> _Problem description_
Please find all lines containing "server" in the listing below and copy them.
╭─ Records for this task
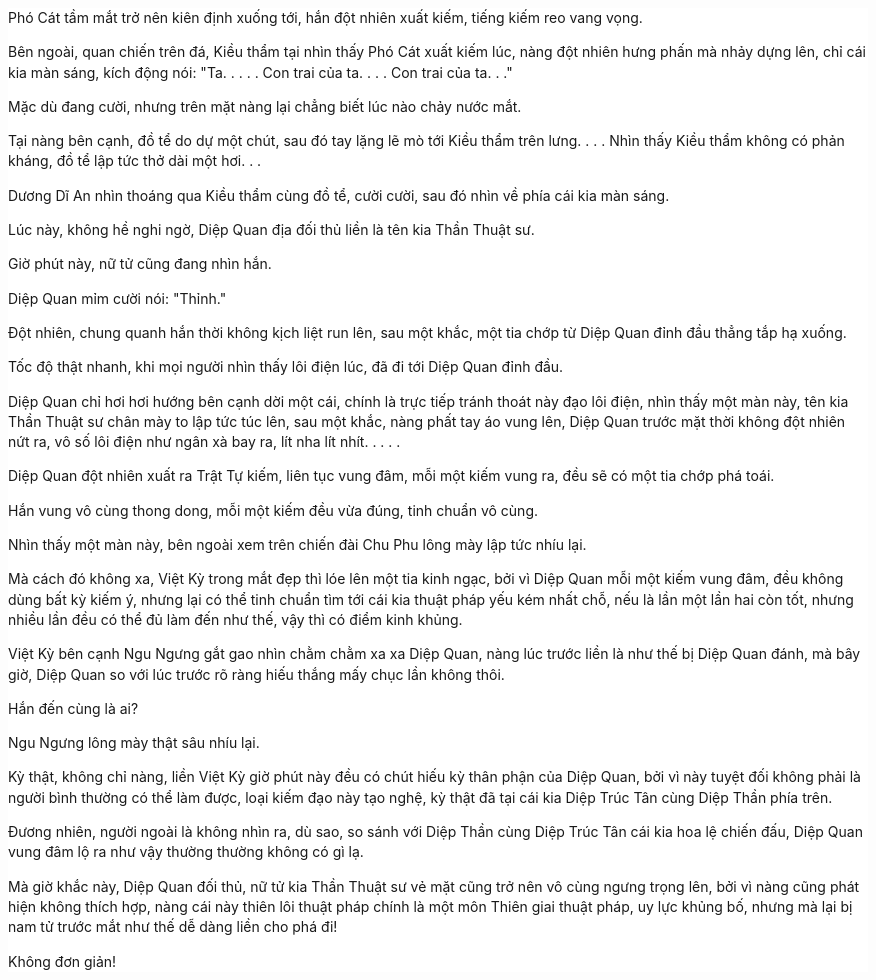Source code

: Phó Cát tầm mắt trở nên kiên định xuống tới, hắn đột nhiên xuất kiếm, tiếng kiếm reo vang vọng.

Bên ngoài, quan chiến trên đá, Kiều thẩm tại nhìn thấy Phó Cát xuất kiếm lúc, nàng đột nhiên hưng phấn mà nhảy dựng lên, chỉ cái kia màn sáng, kích động nói: "Ta. . . . . Con trai của ta. . . . Con trai của ta. . ."

Mặc dù đang cười, nhưng trên mặt nàng lại chẳng biết lúc nào chảy nước mắt.

Tại nàng bên cạnh, đồ tể do dự một chút, sau đó tay lặng lẽ mò tới Kiều thẩm trên lưng. . . . Nhìn thấy Kiều thẩm không có phản kháng, đồ tể lập tức thở dài một hơi. . .

Dương Dĩ An nhìn thoáng qua Kiều thẩm cùng đồ tể, cười cười, sau đó nhìn về phía cái kia màn sáng.

Lúc này, không hề nghi ngờ, Diệp Quan địa đối thủ liền là tên kia Thần Thuật sư.

Giờ phút này, nữ tử cũng đang nhìn hắn.

Diệp Quan mỉm cười nói: "Thỉnh."

Đột nhiên, chung quanh hắn thời không kịch liệt run lên, sau một khắc, một tia chớp từ Diệp Quan đỉnh đầu thẳng tắp hạ xuống.

Tốc độ thật nhanh, khi mọi người nhìn thấy lôi điện lúc, đã đi tới Diệp Quan đỉnh đầu.

Diệp Quan chỉ hơi hơi hướng bên cạnh dời một cái, chính là trực tiếp tránh thoát này đạo lôi điện, nhìn thấy một màn này, tên kia Thần Thuật sư chân mày to lập tức túc lên, sau một khắc, nàng phất tay áo vung lên, Diệp Quan trước mặt thời không đột nhiên nứt ra, vô số lôi điện như ngân xà bay ra, lít nha lít nhít. . . . .

Diệp Quan đột nhiên xuất ra Trật Tự kiếm, liên tục vung đâm, mỗi một kiếm vung ra, đều sẽ có một tia chớp phá toái.

Hắn vung vô cùng thong dong, mỗi một kiếm đều vừa đúng, tinh chuẩn vô cùng.

Nhìn thấy một màn này, bên ngoài xem trên chiến đài Chu Phu lông mày lập tức nhíu lại.

Mà cách đó không xa, Việt Kỳ trong mắt đẹp thì lóe lên một tia kinh ngạc, bởi vì Diệp Quan mỗi một kiếm vung đâm, đều không dùng bất kỳ kiếm ý, nhưng lại có thể tinh chuẩn tìm tới cái kia thuật pháp yếu kém nhất chỗ, nếu là lần một lần hai còn tốt, nhưng nhiều lần đều có thể đủ làm đến như thế, vậy thì có điểm kinh khủng.

Việt Kỳ bên cạnh Ngu Ngưng gắt gao nhìn chằm chằm xa xa Diệp Quan, nàng lúc trước liền là như thế bị Diệp Quan đánh, mà bây giờ, Diệp Quan so với lúc trước rõ ràng hiếu thắng mấy chục lần không thôi.

Hắn đến cùng là ai?

Ngu Ngưng lông mày thật sâu nhíu lại.

Kỳ thật, không chỉ nàng, liền Việt Kỳ giờ phút này đều có chút hiếu kỳ thân phận của Diệp Quan, bởi vì này tuyệt đối không phải là người bình thường có thể làm được, loại kiếm đạo này tạo nghệ, kỳ thật đã tại cái kia Diệp Trúc Tân cùng Diệp Thần phía trên.

Đương nhiên, người ngoài là không nhìn ra, dù sao, so sánh với Diệp Thần cùng Diệp Trúc Tân cái kia hoa lệ chiến đấu, Diệp Quan vung đâm lộ ra như vậy thường thường không có gì lạ.

Mà giờ khắc này, Diệp Quan đối thủ, nữ tử kia Thần Thuật sư vẻ mặt cũng trở nên vô cùng ngưng trọng lên, bởi vì nàng cũng phát hiện không thích hợp, nàng cái này thiên lôi thuật pháp chính là một môn Thiên giai thuật pháp, uy lực khủng bố, nhưng mà lại bị nam tử trước mắt như thế dễ dàng liền cho phá đi!

Không đơn giản!
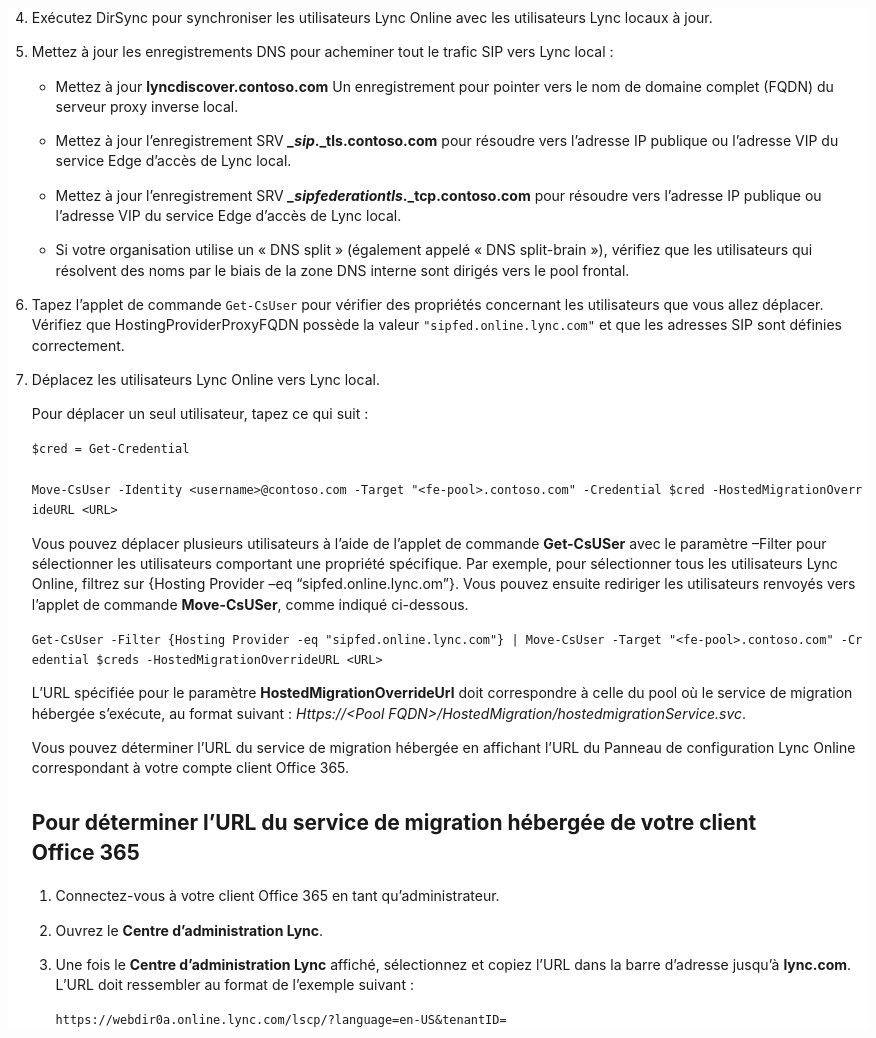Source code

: 4.  Exécutez DirSync pour synchroniser les utilisateurs Lync Online avec les utilisateurs Lync locaux à jour.

5.  Mettez à jour les enregistrements DNS pour acheminer tout le trafic SIP vers Lync local :
    
      - Mettez à jour **lyncdiscover.contoso.com** Un enregistrement pour pointer vers le nom de domaine complet (FQDN) du serveur proxy inverse local.
    
      - Mettez à jour l’enregistrement SRV ***\_sip*.\_tls.contoso.com** pour résoudre vers l’adresse IP publique ou l’adresse VIP du service Edge d’accès de Lync local.
    
      - Mettez à jour l’enregistrement SRV ***\_sipfederationtls*.\_tcp.contoso.com** pour résoudre vers l’adresse IP publique ou l’adresse VIP du service Edge d’accès de Lync local.
    
      - Si votre organisation utilise un « DNS split » (également appelé « DNS split-brain »), vérifiez que les utilisateurs qui résolvent des noms par le biais de la zone DNS interne sont dirigés vers le pool frontal.

6.  Tapez l’applet de commande `Get-CsUser` pour vérifier des propriétés concernant les utilisateurs que vous allez déplacer. Vérifiez que HostingProviderProxyFQDN possède la valeur `"sipfed.online.lync.com"` et que les adresses SIP sont définies correctement.

7.  Déplacez les utilisateurs Lync Online vers Lync local.
    
    Pour déplacer un seul utilisateur, tapez ce qui suit :
    
        $cred = Get-Credential
    
        Move-CsUser -Identity <username>@contoso.com -Target "<fe-pool>.contoso.com" -Credential $cred -HostedMigrationOverrideURL <URL>
    
    Vous pouvez déplacer plusieurs utilisateurs à l’aide de l’applet de commande **Get-CsUSer** avec le paramètre –Filter pour sélectionner les utilisateurs comportant une propriété spécifique. Par exemple, pour sélectionner tous les utilisateurs Lync Online, filtrez sur {Hosting Provider –eq “sipfed.online.lync.om”}. Vous pouvez ensuite rediriger les utilisateurs renvoyés vers l’applet de commande **Move-CsUSer**, comme indiqué ci-dessous.
    
        Get-CsUser -Filter {Hosting Provider -eq "sipfed.online.lync.com"} | Move-CsUser -Target "<fe-pool>.contoso.com" -Credential $creds -HostedMigrationOverrideURL <URL>
    
    L’URL spécifiée pour le paramètre **HostedMigrationOverrideUrl** doit correspondre à celle du pool où le service de migration hébergée s’exécute, au format suivant : *Https://\<Pool FQDN\>/HostedMigration/hostedmigrationService.svc*.
    
    Vous pouvez déterminer l’URL du service de migration hébergée en affichant l’URL du Panneau de configuration Lync Online correspondant à votre compte client Office 365.
    
    ## Pour déterminer l’URL du service de migration hébergée de votre client Office 365
    
    1.  Connectez-vous à votre client Office 365 en tant qu’administrateur.
    
    2.  Ouvrez le **Centre d’administration Lync**.
    
    3.  Une fois le **Centre d’administration Lync** affiché, sélectionnez et copiez l’URL dans la barre d’adresse jusqu’à **lync.com**. L’URL doit ressembler au format de l’exemple suivant :
        
        `https://webdir0a.online.lync.com/lscp/?language=en-US&tenantID=`
    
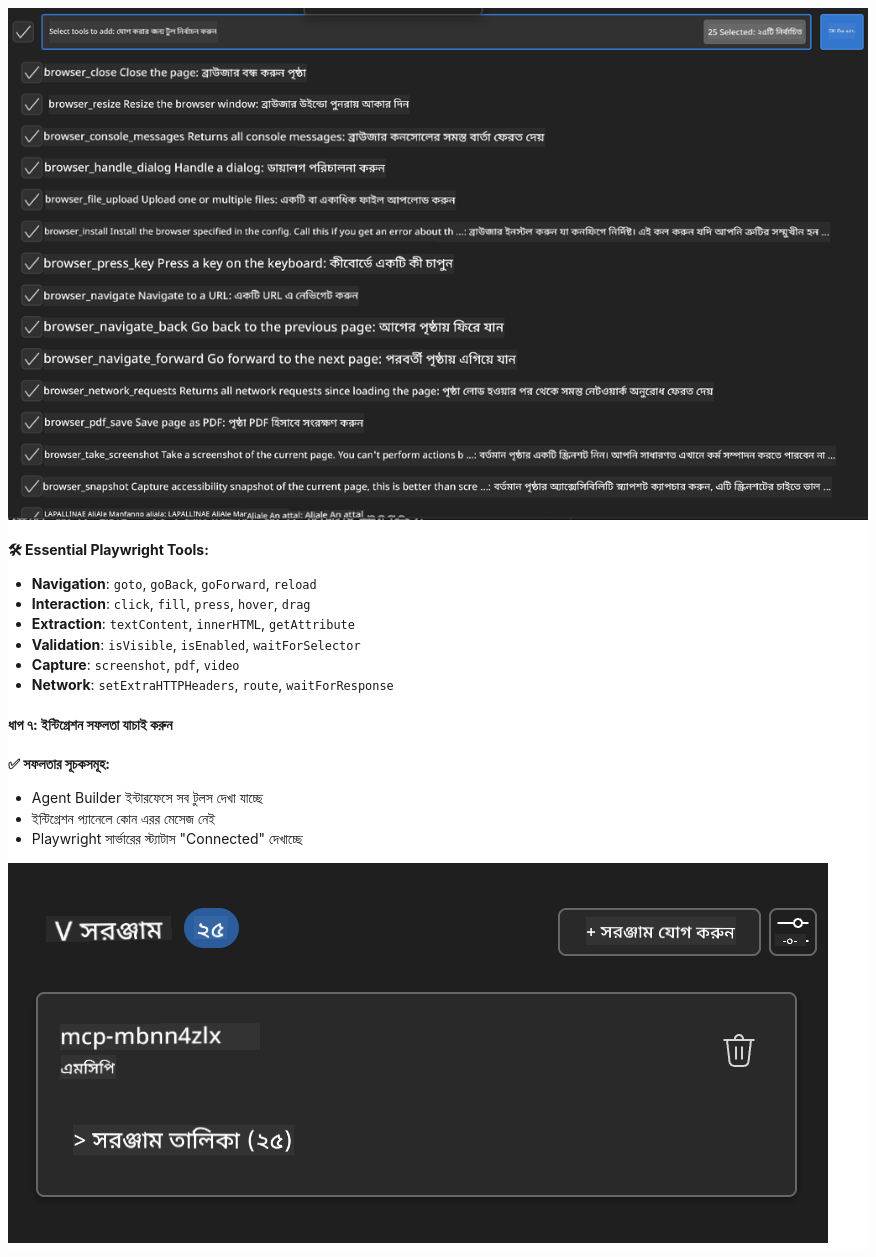 ![Tools](../../../../translated_images/Tools.3ea23c447b4d9feccbd7101e6dcf9e27cb0e5273f351995fde62c5abf9a78b4c.bn.png)

**🛠️ Essential Playwright Tools:**
- **Navigation**: `goto`, `goBack`, `goForward`, `reload`
- **Interaction**: `click`, `fill`, `press`, `hover`, `drag`
- **Extraction**: `textContent`, `innerHTML`, `getAttribute`
- **Validation**: `isVisible`, `isEnabled`, `waitForSelector`
- **Capture**: `screenshot`, `pdf`, `video`
- **Network**: `setExtraHTTPHeaders`, `route`, `waitForResponse`

#### ধাপ ৭: ইন্টিগ্রেশন সফলতা যাচাই করুন  
**✅ সফলতার সূচকসমূহ:**  
- Agent Builder ইন্টারফেসে সব টুলস দেখা যাচ্ছে  
- ইন্টিগ্রেশন প্যানেলে কোন এরর মেসেজ নেই  
- Playwright সার্ভারের স্ট্যাটাস "Connected" দেখাচ্ছে  

![AgentTools](../../../../translated_images/AgentTools.053cfb96a17e02199dcc6563010d2b324d4fc3ebdd24889657a6950647a52f63.bn.png)
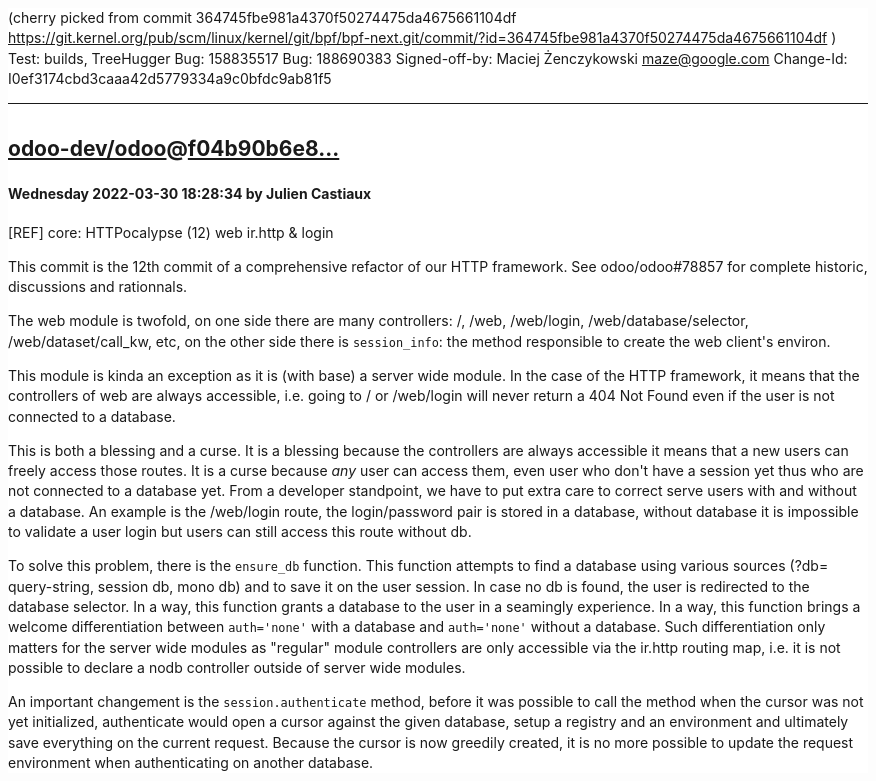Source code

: (cherry picked from commit 364745fbe981a4370f50274475da4675661104df https://git.kernel.org/pub/scm/linux/kernel/git/bpf/bpf-next.git/commit/?id=364745fbe981a4370f50274475da4675661104df )
Test: builds, TreeHugger
Bug: 158835517
Bug: 188690383
Signed-off-by: Maciej Żenczykowski <maze@google.com>
Change-Id: I0ef3174cbd3caaa42d5779334a9c0bfdc9ab81f5

---
## [odoo-dev/odoo](https://github.com/odoo-dev/odoo)@[f04b90b6e8...](https://github.com/odoo-dev/odoo/commit/f04b90b6e856bd8c1679cc728255f53fc788f8fd)
#### Wednesday 2022-03-30 18:28:34 by Julien Castiaux

[REF] core: HTTPocalypse (12) web ir.http & login

This commit is the 12th commit of a comprehensive refactor of our HTTP
framework. See odoo/odoo#78857 for complete historic, discussions and
rationnals.

The web module is twofold, on one side there are many controllers: /,
/web, /web/login, /web/database/selector, /web/dataset/call_kw, etc, on
the other side there is `session_info`: the method responsible to create
the web client's environ.

This module is kinda an exception as it is (with base) a server wide
module. In the case of the HTTP framework, it means that the controllers
of web are always accessible, i.e. going to / or /web/login will never
return a 404 Not Found even if the user is not connected to a database.

This is both a blessing and a curse. It is a blessing because the
controllers are always accessible it means that a new users can freely
access those routes. It is a curse because *any* user can access them,
even user who don't have a session yet thus who are not connected to a
database yet. From a developer standpoint, we have to put extra care to
correct serve users with and without a database. An example is the
/web/login route, the login/password pair is stored in a database,
without database it is impossible to validate a user login but users can
still access this route without db.

To solve this problem, there is the `ensure_db` function. This function
attempts to find a database using various sources (?db= query-string,
session db, mono db) and to save it on the user session. In case no db
is found, the user is redirected to the database selector. In a way,
this function grants a database to the user in a seamingly experience.
In a way, this function brings a welcome differentiation between
`auth='none'` with a database and `auth='none'` without a database. Such
differentiation only matters for the server wide modules as "regular"
module controllers are only accessible via the ir.http routing map, i.e.
it is not possible to declare a nodb controller outside of server wide
modules.

An important changement is the `session.authenticate` method, before it
was possible to call the method when the cursor was not yet initialized,
authenticate would open a cursor against the given database, setup a
registry and an environment and ultimately save everything on the
current request. Because the cursor is now greedily created, it is no
more possible to update the request environment when authenticating on
another database.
╰─
> _Solved exercise_
This module is kinda an exception as it is (with base) a server wide
differentiation only matters for the server wide modules as "regular"
it is not possible to declare a nodb controller outside of server wide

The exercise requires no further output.